Both the Kings' point guard are serviceable in the right system, but neither of them can reliably play SG for many minutes. Also, playing either guy with Jimmer is a defensive nightmare. Bad roster building at its apex.


----------



## Bogg (May 4, 2009)

They need to unload Jimmer, get a second swingman who can shoot, platoon the two point guards, see what you have in Cousins and Williams, and try to inject some stability and professionalism into the locker room.


----------



## RollWithEm (Jul 16, 2002)

Marcus Thornton and Ben McLemore can shoot.


----------



## Bogg (May 4, 2009)

McLemore is the first swingman who can shoot that I referred to. Thornton is 6'3" and isn't exactly a catch-and-shoot kind of guy. You also can't defend anyone playing a Thomas-Thornton-McLemore lineup. They need a guy who can at least split his time between the 2 and 3 to play some kind of credible defense.


----------



## RollWithEm (Jul 16, 2002)

If John Salmons was 5 or 6 years younger, he would fill that role perfectly.


----------



## Diable (Apr 26, 2005)

Didn't they decline Jimmer's option? I thought he was a free agent now.


----------



## Bogg (May 4, 2009)

Diable said:


> Didn't they decline Jimmer's option? I thought he was a free agent now.

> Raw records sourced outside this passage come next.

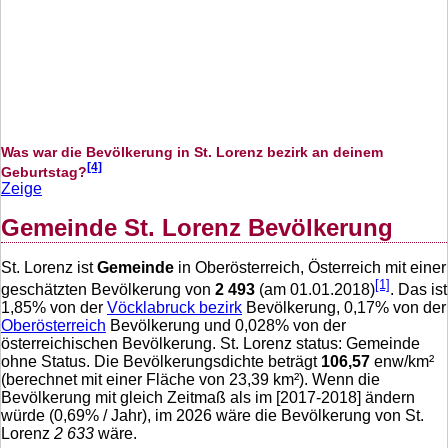
Was war die Bevölkerung in St. Lorenz bezirk an deinem
[4]
Geburtstag?
Zeige
Gemeinde St. Lorenz Bevölkerung
St. Lorenz ist
Gemeinde
in Oberösterreich, Österreich mit einer
[1]
geschätzten Bevölkerung von
2 493
(am 01.01.2018)
. Das ist
1,85
% von der
Vöcklabruck bezirk
Bevölkerung,
0,17
% von der
Oberösterreich
Bevölkerung und
0,028
% von der
österreichischen Bevölkerung. St. Lorenz status: Gemeinde
ohne Status. Die Bevölkerungsdichte beträgt
106,57
enw/km²
(berechnet mit einer Fläche von
23,39
km²). Wenn die
Bevölkerung mit gleich Zeitmaß als im [2017-2018] ändern
würde (
0,69
% / Jahr), im 2026 wäre die Bevölkerung von St.
Lorenz
2 633
wäre.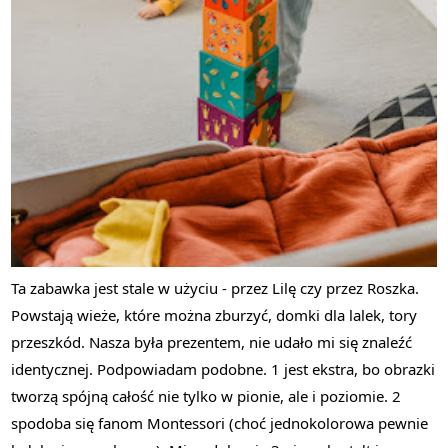
Ta zabawka jest stale w użyciu - przez Lilę czy przez Roszka.
Powstają wieże, które można zburzyć, domki dla lalek, tory
przeszkód. Nasza była prezentem, nie udało mi się znaleźć
identycznej. Podpowiadam podobne. 1 jest ekstra, bo obrazki
tworzą spójną całość nie tylko w pionie, ale i poziomie. 2
spodoba się fanom Montessori (choć jednokolorowa pewnie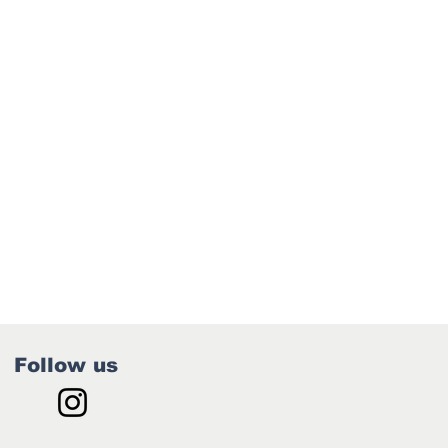
Follow us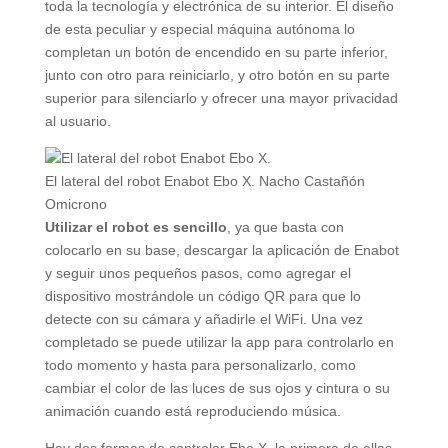
toda la tecnología y electrónica de su interior. El diseño
de esta peculiar y especial máquina autónoma lo
completan un botón de encendido en su parte inferior,
junto con otro para reiniciarlo, y otro botón en su parte
superior para silenciarlo y ofrecer una mayor privacidad
al usuario.
El lateral del robot Enabot Ebo X.
Nacho Castañón
Omicrono
Utilizar el robot es sencillo
, ya que basta con
colocarlo en su base, descargar la aplicación de Enabot
y seguir unos pequeños pasos, como agregar el
dispositivo mostrándole un código QR para que lo
detecte con su cámara y añadirle el WiFi. Una vez
completado se puede utilizar la app para controlarlo en
todo momento y hasta para personalizarlo, como
cambiar el color de las luces de sus ojos y cintura o su
animación cuando está reproduciendo música.
Hay dos formas de controlar Ebo X, la primera de ellas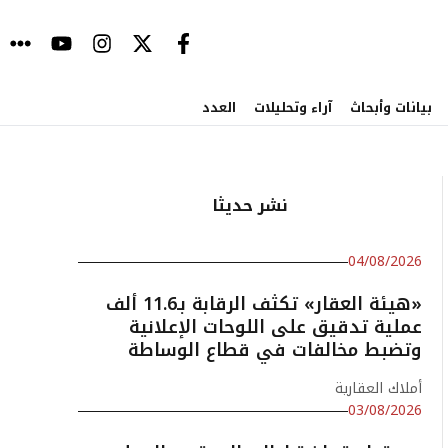
بيانات وأبحاث
آراء وتحليلات
العدد
نشر حديثا
04/08/2026
«هيئة العقار» تكثف الرقابة بـ11.6 ألف
عملية تدقيق على اللوحات الإعلانية
وتضبط مخالفات في قطاع الوساطة
أملاك العقارية
03/08/2026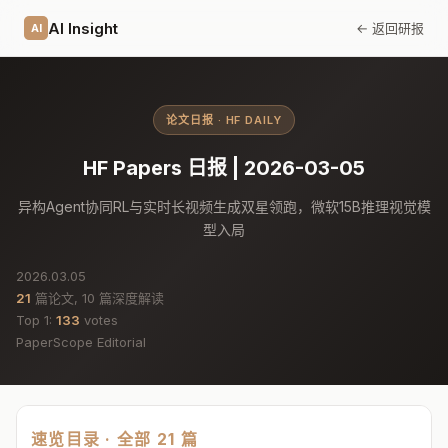
AI Insight
← 返回研报
AI
论文日报 · HF DAILY
HF Papers 日报 | 2026-03-05
异构Agent协同RL与实时长视频生成双星领跑，微软15B推理视觉模
型入局
2026.03.05
21
篇论文, 10 篇深度解读
Top 1:
133
votes
PaperScope Editorial
速览目录 · 全部 21 篇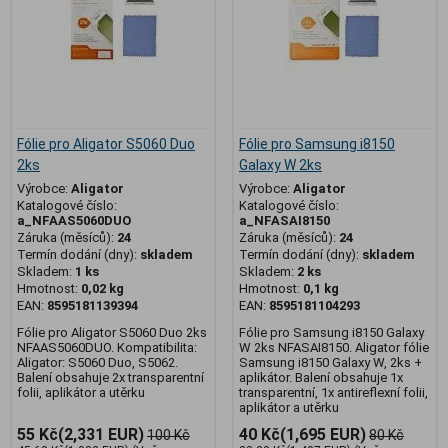
Fólie pro Aligator S5060 Duo
Fólie pro Samsung i8150
2ks
Galaxy W 2ks
Výrobce:
Aligator
Výrobce:
Aligator
Katalogové číslo:
Katalogové číslo:
a_NFAAS5060DUO
a_NFASAI8150
Záruka (měsíců):
24
Záruka (měsíců):
24
Termín dodání (dny):
skladem
Termín dodání (dny):
skladem
Skladem:
1 ks
Skladem:
2 ks
Hmotnost:
0,02 kg
Hmotnost:
0,1 kg
EAN:
8595181139394
EAN:
8595181104293
Fólie pro Aligator S5060 Duo 2ks
Fólie pro Samsung i8150 Galaxy
NFAAS5060DUO. Kompatibilita:
W 2ks NFASAI8150. Aligator fólie
Aligator: S5060 Duo, S5062.
Samsung i8150 Galaxy W, 2ks +
Balení obsahuje 2x transparentní
aplikátor. Balení obsahuje 1x
folii, aplikátor a utěrku
transparentní, 1x antireflexní folii,
aplikátor a utěrku
55 Kč
(2,331 EUR)
40 Kč
(1,695 EUR)
100 Kč
80 Kč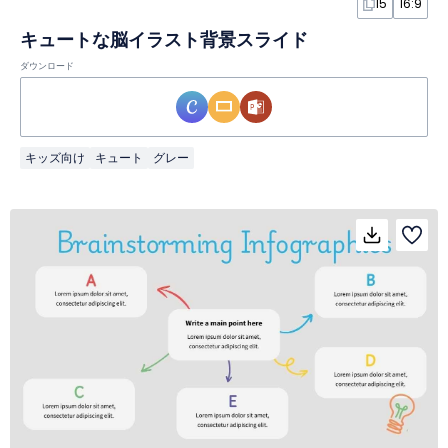
15
16:9
キュートな脳イラスト背景スライド
ダウンロード
キッズ向け
キュート
グレー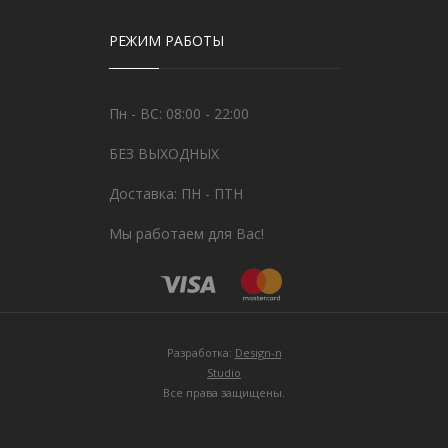
РЕЖИМ РАБОТЫ
Пн - ВС: 08:00 - 22:00
БЕЗ ВЫХОДНЫХ
Доставка: ПН - ПТН
Мы работаем для Вас!
Разработка:
Design-n
Studio
Все права защищены.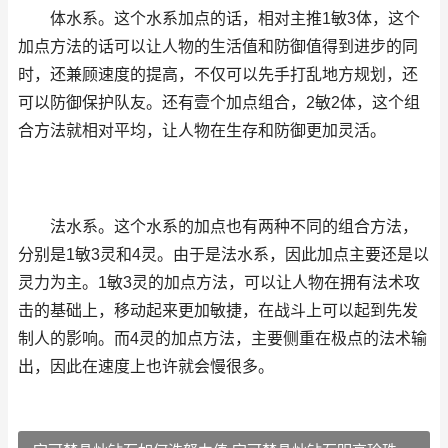
体水系。这个水系加点的话，相对主推1敏3体，这个
加点方法的话可以让人物的生活值和防御值得到进步的同
时，还兼顾速度的提高，不仅可以先手打乱地方规划，还
可以防御保护队友。还有壹个加点组合，2敏2体，这个组
合方法就相对平均，让人物在生存和防御更加灵活。
法水系。这个水系的加点也有两种不同的组合方法，
分别是1敏3灵和4灵。由于是法水系，因此加点主要还是以
灵力为主。1敏3灵的加点方法，可以让人物在拥有法术攻
击的基础上，移动起来更加敏捷，在战斗上可以起到先发
制人的影响。而4灵的加点方法，主要侧重在极点的法术输
出，因此在速度上也许就会慢很多。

He's still on the team, I think they declined to pick up his option for next season.

EDIT: Further research indicates he is, in fact, a roughly $2.5 million expiring contract.


----------



## Tom (Jul 15, 2002)

The kings are the worst team ever.


----------



## Diable (Apr 26, 2005)

Tom said:


> The kings are the worst team ever.


Did you know that the Charlotte Bobcats went from March 17th, 2012 to November 2nd 2012 without winning a game?


----------



## Tom (Jul 15, 2002)

Did you know I prefer Milwaukee's Best over all other beers? Nuff said.


----------